Вернулся муж и, ничего не замечая, принялся обустраивать
их новую квартиру. Поставил зеркало в спальне. Она смотрела в зеркало: какая я
красивая и зряшная! На кровати образовалась
разделительная складка. Его половина была чуть более пролежанной. Ночами Оленька
мечтательно смотрела в потолок. Иногда вставала и выходила на кухню, или вдруг
замирала у двери в комнату сына, прислушивалась к дыханию. Не может ли ее
измена отразиться на его здоровье. Мальчик спал крепким сном.
Они с Лапиным продолжали
встречаться до поздней осени. Иногда она боялась, что их кто-нибудь увидит,
ведь на это озеро он когда-то таскал всю честную компанию. Озеро и впрямь было
особенным. Здесь пышно росла трава и квакали
невидимые, но очень голосистые лягушки, вечерами пели соловьи. Потом однажды
она задержалась у Лапина слишком поздно, ни автобус,
ни электричка уже не ходили. Порешили, что она
останется ночевать, а утром вернется с первым поездом. Утром выяснилось, что
муж не ложился. Она прошла на балкон. Он сидел там, перед ним была пустая
бутылка из-под виски. При этом он был совершенно трезв, как бывают
трезвы люди, у которых сильная боль уничтожает действие алкоголя.

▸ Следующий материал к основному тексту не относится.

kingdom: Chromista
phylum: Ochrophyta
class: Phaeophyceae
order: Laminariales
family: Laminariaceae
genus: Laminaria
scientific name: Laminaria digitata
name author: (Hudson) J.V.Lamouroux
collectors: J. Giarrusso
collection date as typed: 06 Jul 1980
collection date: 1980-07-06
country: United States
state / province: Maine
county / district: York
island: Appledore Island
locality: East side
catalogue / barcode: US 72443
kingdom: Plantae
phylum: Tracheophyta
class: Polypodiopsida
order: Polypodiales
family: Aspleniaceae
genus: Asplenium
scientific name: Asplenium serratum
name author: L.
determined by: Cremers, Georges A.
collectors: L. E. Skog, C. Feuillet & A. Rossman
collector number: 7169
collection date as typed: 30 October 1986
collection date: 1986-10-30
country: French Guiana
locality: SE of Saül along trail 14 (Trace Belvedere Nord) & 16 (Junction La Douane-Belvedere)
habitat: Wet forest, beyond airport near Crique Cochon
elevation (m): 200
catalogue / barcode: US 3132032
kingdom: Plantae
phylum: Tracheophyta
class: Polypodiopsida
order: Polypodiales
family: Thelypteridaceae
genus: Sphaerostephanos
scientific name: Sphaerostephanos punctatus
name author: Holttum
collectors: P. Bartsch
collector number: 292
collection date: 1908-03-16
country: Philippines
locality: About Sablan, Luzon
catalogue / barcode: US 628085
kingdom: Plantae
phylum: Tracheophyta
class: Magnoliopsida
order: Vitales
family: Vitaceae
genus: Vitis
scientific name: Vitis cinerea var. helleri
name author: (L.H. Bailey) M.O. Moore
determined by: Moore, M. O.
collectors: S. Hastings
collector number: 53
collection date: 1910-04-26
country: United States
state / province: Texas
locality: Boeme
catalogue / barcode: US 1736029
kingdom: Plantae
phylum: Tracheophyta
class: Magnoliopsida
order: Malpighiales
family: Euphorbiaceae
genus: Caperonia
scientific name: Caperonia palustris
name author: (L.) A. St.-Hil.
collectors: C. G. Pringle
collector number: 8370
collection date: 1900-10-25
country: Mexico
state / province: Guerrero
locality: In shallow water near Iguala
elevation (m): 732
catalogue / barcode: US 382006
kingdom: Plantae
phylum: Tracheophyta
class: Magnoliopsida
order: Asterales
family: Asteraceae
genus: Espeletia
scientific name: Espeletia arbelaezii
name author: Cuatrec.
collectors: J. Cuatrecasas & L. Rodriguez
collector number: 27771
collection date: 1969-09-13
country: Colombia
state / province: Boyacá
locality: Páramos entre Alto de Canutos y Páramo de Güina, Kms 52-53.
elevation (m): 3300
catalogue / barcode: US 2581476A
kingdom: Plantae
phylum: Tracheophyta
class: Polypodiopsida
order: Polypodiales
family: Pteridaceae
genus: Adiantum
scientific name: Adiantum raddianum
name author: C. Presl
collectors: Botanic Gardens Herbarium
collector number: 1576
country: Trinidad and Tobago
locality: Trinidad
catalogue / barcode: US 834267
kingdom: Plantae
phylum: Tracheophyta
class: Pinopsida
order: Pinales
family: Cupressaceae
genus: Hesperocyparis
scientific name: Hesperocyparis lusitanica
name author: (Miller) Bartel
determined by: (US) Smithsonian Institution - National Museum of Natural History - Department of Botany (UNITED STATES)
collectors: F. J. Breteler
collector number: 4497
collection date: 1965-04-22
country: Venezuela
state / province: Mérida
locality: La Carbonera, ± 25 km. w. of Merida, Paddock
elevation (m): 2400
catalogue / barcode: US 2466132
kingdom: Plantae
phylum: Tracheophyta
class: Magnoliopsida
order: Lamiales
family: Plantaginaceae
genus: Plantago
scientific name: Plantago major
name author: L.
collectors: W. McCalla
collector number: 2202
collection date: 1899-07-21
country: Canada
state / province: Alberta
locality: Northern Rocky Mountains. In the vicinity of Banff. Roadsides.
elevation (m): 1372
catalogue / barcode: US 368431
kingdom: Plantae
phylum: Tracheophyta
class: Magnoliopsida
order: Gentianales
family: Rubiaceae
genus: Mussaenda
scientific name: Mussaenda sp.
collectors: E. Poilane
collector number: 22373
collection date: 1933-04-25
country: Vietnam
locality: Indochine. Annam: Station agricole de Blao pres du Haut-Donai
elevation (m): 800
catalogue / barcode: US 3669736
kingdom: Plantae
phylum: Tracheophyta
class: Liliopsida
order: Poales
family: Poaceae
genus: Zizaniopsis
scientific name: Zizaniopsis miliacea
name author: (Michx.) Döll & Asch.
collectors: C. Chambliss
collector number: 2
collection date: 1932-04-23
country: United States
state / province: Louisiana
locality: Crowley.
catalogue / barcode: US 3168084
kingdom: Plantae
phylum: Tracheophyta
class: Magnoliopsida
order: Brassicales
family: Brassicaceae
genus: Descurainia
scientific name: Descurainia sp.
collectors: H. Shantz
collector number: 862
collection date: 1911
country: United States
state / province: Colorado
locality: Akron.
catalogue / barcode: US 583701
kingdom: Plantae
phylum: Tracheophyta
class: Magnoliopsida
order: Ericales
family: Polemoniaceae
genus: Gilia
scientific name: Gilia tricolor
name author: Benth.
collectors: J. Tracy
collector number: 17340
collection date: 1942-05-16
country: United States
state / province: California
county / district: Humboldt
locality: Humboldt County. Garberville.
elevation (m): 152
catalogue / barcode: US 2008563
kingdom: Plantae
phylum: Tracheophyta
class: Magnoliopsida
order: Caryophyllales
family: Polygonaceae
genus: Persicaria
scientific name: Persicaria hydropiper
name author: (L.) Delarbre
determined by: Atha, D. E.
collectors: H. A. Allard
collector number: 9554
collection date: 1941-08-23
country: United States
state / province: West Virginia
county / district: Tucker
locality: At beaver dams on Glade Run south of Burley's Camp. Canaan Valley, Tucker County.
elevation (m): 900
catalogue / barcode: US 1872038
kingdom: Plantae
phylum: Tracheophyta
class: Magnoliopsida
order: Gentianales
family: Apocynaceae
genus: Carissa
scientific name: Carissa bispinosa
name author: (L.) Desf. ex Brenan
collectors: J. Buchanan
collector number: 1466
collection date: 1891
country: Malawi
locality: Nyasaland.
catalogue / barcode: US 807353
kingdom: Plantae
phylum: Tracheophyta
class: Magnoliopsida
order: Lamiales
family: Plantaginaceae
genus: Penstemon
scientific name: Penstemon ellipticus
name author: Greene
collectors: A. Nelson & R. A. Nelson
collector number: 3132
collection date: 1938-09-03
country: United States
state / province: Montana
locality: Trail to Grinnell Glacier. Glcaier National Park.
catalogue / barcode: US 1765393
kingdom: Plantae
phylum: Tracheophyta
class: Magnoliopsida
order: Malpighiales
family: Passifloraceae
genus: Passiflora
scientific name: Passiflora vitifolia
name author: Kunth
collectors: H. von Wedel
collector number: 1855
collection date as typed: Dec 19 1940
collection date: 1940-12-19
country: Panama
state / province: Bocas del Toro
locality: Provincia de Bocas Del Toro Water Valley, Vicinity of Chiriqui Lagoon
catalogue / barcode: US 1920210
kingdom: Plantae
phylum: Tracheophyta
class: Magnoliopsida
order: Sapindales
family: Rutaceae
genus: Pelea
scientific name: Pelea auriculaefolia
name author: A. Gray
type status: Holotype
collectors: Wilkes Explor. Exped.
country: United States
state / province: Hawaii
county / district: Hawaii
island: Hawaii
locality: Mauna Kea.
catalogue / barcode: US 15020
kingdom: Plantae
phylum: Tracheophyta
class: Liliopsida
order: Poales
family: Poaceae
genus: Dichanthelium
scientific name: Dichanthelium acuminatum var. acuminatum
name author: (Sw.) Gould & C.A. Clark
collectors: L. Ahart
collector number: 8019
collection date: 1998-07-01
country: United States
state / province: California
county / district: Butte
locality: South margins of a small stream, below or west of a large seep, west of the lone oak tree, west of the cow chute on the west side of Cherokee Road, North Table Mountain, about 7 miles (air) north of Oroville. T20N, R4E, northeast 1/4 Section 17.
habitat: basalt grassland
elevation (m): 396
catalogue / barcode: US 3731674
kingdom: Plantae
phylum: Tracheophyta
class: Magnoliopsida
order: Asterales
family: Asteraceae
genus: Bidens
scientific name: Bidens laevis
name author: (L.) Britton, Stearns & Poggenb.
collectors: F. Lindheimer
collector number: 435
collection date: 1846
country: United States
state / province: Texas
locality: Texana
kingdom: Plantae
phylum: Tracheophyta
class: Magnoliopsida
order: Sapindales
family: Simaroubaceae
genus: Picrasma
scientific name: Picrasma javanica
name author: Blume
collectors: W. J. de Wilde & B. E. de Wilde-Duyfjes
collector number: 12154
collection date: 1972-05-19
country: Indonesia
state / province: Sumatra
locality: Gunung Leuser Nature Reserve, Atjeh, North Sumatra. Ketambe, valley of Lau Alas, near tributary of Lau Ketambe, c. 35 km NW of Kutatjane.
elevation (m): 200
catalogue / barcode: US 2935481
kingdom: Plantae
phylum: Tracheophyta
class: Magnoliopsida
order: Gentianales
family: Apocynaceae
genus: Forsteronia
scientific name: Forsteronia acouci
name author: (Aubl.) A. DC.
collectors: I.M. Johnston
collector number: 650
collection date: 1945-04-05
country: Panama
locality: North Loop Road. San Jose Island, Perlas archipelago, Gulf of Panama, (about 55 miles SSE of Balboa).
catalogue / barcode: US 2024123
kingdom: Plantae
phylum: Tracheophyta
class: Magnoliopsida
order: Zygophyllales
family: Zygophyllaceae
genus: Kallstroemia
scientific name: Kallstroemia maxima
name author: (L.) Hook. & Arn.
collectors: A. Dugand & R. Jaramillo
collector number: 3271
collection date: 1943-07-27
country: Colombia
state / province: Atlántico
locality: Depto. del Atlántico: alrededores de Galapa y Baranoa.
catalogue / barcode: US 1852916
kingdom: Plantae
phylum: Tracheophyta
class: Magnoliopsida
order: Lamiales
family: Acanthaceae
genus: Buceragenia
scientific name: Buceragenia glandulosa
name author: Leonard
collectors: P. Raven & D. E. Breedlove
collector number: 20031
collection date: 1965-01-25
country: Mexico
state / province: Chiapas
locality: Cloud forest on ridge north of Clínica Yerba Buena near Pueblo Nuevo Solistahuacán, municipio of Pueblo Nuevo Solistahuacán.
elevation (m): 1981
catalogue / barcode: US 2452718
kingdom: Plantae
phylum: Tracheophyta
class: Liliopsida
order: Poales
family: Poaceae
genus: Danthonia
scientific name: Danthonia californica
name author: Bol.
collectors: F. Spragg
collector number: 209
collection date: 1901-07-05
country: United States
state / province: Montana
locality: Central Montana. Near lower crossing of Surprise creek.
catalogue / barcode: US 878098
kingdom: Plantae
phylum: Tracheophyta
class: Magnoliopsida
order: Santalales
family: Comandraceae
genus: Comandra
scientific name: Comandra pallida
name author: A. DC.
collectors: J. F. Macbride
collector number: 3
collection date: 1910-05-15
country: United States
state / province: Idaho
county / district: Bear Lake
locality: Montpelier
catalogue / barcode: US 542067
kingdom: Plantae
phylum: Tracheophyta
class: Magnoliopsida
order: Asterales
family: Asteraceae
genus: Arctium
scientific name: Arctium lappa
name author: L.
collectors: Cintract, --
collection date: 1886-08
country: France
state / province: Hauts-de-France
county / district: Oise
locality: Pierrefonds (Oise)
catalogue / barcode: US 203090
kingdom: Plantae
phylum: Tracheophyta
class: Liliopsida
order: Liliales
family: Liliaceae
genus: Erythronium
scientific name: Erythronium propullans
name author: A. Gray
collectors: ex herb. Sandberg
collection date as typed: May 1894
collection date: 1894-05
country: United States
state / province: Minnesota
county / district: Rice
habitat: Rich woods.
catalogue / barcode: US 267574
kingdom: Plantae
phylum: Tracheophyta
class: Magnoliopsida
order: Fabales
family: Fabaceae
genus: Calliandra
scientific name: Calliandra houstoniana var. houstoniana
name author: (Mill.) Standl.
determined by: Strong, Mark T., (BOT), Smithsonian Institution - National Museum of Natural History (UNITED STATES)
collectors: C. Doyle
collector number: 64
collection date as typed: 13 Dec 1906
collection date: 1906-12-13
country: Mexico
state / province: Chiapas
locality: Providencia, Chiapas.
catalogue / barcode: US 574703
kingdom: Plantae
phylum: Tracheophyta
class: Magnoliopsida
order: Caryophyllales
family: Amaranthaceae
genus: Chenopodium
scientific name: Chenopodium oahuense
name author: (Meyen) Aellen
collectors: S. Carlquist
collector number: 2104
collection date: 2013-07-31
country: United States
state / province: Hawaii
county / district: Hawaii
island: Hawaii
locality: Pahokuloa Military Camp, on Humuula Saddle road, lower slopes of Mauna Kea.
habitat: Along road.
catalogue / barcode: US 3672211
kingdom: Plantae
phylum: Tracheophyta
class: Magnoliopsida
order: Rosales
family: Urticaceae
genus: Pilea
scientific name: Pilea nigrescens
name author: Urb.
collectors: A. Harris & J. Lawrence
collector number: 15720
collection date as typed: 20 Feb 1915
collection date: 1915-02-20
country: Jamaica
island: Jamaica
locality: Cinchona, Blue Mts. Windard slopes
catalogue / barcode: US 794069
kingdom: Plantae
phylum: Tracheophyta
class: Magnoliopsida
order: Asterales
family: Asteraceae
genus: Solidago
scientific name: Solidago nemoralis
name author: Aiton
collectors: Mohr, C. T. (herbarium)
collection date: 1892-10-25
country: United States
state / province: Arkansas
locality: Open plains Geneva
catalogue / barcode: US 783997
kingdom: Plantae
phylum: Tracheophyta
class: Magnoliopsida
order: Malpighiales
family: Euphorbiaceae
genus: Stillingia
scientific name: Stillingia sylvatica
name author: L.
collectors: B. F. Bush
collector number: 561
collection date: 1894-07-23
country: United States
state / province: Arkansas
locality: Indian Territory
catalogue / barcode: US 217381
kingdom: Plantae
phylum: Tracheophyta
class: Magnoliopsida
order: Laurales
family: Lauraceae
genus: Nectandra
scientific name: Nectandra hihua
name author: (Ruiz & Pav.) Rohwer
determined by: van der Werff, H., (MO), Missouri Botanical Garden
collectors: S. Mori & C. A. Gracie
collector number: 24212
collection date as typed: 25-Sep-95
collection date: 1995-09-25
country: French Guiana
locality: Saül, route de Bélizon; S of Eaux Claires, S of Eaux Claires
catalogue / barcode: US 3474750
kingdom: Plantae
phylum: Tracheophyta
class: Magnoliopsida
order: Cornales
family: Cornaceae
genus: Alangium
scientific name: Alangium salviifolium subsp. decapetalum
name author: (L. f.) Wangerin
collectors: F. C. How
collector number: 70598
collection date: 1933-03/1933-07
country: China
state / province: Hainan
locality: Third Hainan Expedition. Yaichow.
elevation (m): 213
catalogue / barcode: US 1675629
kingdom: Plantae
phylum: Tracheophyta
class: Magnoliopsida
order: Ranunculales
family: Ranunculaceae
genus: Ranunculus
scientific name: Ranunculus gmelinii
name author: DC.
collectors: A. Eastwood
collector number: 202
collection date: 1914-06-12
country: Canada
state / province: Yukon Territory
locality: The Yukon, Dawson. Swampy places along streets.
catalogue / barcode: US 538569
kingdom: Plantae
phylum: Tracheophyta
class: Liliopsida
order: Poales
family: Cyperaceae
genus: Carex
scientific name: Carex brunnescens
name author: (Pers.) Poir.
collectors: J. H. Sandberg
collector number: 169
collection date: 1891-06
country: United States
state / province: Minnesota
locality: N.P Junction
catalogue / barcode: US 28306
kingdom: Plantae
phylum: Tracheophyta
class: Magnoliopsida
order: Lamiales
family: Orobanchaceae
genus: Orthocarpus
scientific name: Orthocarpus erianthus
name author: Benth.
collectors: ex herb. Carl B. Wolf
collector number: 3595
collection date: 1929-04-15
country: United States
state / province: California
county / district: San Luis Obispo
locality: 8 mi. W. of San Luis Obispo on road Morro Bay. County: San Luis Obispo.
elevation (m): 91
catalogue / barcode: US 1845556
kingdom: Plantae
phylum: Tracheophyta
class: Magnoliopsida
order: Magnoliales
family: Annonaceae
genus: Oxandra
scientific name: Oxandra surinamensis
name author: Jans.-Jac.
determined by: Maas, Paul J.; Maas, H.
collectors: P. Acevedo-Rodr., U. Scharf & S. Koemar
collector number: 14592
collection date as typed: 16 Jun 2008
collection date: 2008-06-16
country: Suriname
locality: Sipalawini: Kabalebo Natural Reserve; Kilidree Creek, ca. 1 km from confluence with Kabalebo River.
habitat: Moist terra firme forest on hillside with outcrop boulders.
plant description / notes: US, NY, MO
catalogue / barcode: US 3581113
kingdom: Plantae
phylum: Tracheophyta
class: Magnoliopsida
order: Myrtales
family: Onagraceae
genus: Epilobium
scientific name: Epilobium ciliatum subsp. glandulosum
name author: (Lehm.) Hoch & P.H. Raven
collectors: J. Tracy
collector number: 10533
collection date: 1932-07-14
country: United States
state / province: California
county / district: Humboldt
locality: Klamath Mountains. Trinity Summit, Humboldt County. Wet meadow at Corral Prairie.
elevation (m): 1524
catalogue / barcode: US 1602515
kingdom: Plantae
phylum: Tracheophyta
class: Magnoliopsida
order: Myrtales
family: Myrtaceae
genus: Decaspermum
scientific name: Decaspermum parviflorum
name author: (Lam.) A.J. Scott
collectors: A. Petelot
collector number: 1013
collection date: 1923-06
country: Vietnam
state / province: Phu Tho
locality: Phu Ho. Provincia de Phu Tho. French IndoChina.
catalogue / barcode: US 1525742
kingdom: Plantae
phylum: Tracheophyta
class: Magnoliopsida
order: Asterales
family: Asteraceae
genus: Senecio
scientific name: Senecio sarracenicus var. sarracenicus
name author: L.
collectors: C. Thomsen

Он
рассказывал про свою связь, плакал, обещал, что это не повторится.
– Подумай о Димке! Подумай на секунду, что будет со мной,
с нами, – быстро поправился он.
Она позвонила Лапину, попросила о встрече. Это был
ноябрь, но было солнечно и тепло, как летом. Лапин встретил ее в саду. Она
говорила, что не может быть с ним. Он стоял и срывал яблоки. Когда она уходила,
он протянул ей одно. С этим яблоком в руках она и вернулась домой.
Лапина она больше не видела. Потом жизнь пошла своим
чередом. От каких-то общих знакомых она слышала, что Лапин продает дом, но дом
был старый и не продался. Потом Лапин уехал в Чехию, оттуда еще куда-то. Муж
никогда у нее не спрашивал, с кем она встречалась. Она была ему за это
благодарна. Через полгода в кармане его плаща она обнаружила розовый, пахнущий
духами телефон.
Дойдя до знакомой калитки, Оленька зачем-то встала на
цыпочки и достала пальцами огромную ветку, которую притянула к себе. Эта
единственная торчащая над забором ветка что-то Оленьке напомнила. Дерево ушло
на то, чтобы выросла такая ветка. Яблоки в основном лежали на земле, одно
только завядшее, сморщенное зачем-то удержалось на ней.